Describe your observations in a few sentences, and explain how they support the law of energy conservation.

Exercise 4. Exercises 2 and 3 deal with the change ΔU in internal energy of the block-table system. The law of energy conservation applied to this system demands that

W_appl = ΔKE + ΔU.(5)

One can use this equation to calculate ΔU since W_appl and ΔKE can be calculated. Calculate W_appl and ΔKE for the settings in Examples 2 and 3. Then calculate the corresponding ΔU. Compare your values for ΔU with those you recorded when doing Examples 2 and 3.

Hint: ΔKE can be calculated using the CM-work theorem, i.e., Equ.(1). This is done in Activity 1, Exercise 2 for the settings in Example 3. W_appl should be calculated from the definition of work.

Exercise 5. What about the change in the internal energy of just the block or just the table? Can that be calculated similarly to the way the internal energy of the block-table system is calculated in Exercise 4?

To answer this question one needs to treat the block (or the table) as the system and needs to know how much work is done on this system by the external forces acting on it. Let us consider the block first. There are two external forces acting on it: the applied force and the friction force. (For the block-table system, friction is an internal force, but for the system consisting of just the table it is an external force.)

To take the simplest possible case, let F_appl = F_fric = 9.8 N so that the block's velocity is constant. (All other settings are assumed to be as in Examples 1-4.)

First calculate the CM-work W_CM,fric done on the block by friction in this process. Its value should be equal to -W_appl because the friction force is directed opposite to the applied force while its magnitude is equal to that of the applied force and because the CM's displacement is equal to that of the point at which the applied force is acting.

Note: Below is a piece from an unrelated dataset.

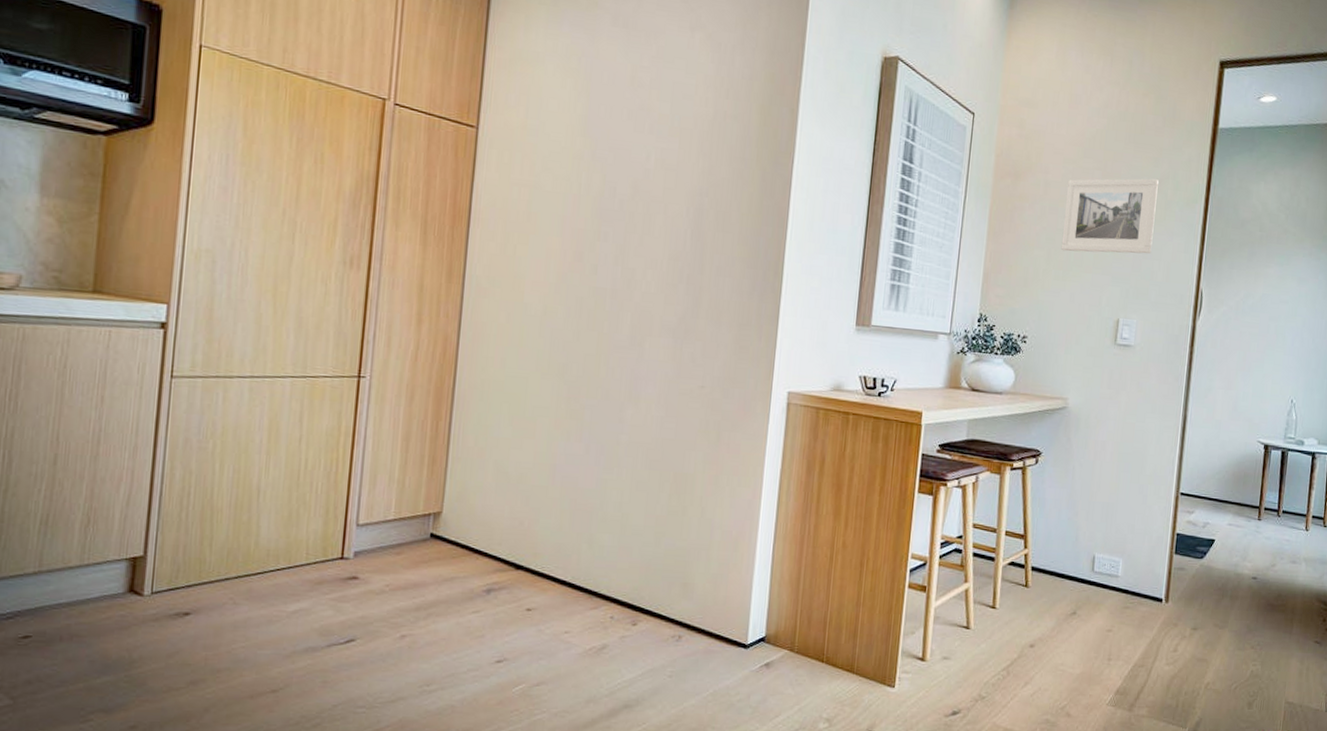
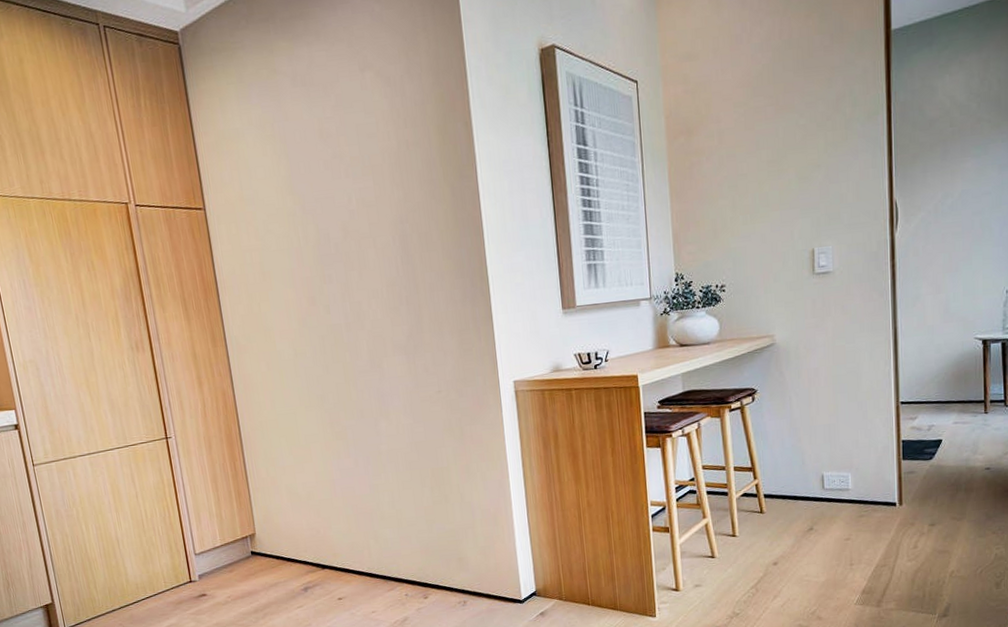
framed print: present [1061,178,1159,254] -> none [741,100,838,195]

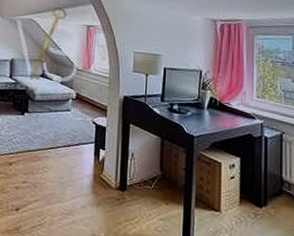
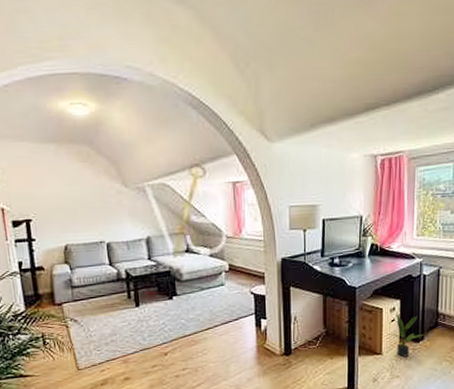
potted plant: none [229,170,268,221] -> present [390,312,425,357]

REWIND the applet, set F_appl = 9.8 N, but don't change any of the other settings. PLAY/STEP the motion until Δx = 2.00 m. Check your value for W_CM,fric against that for W_appl displayed in the data box.

Next calculate the work W_fric done on the block by friction. Do you expect it to be equal to W_CM,fric, just as W_appl is equal to W_CM,appl?

It would be tempting to answer YES to this question, but that is not the right answer. The truth is that W_fric can not be equal to F_fric,xΔx, which is equal to W_CM,fric. Δx, which is the displacement of the CM of the block is not the right displacement to take when calculating W_fric.

To see why not, suppose that W_fric = F_fric,xΔx = W_CM,fric. Then, since W_CM,fric = -W_appl, it would follow that W_fric = -W_appl. Therefore, the net work done by the external forces acting on the block, W_fric + W_appl, would be zero. This means no energy would be transferred to the block. Since the block's kinetic energy is constant in the given process, the block's internal energy would have to be constant as well, by the law of energy conservation. The block would not get warmer. This is contradicted by the observations and is also inconsistent with the the result obtained in Example 4. (Note that a similar argument would show that the internal energy of the table is zero as well. Carry out this argument, calculating the work done by friction on the table using the displacement of the table's CM which is zero.

The fact of life is that it is impossible to calculate the work done by friction on either the block or the table. The reason is that we cannot know the displacements of the points at which the friction force is acting. The friction force is acting at the many tiny surface irregularities at the contacting surfaces, and these irregularities bend elastically to a certain degree before snapping back into position while the two surfaces are moving relative to each other. The displacements of these irregularities is what one would need to know to be able to calculate W_fric. Note that the applet does not list values for W_fric in the data box.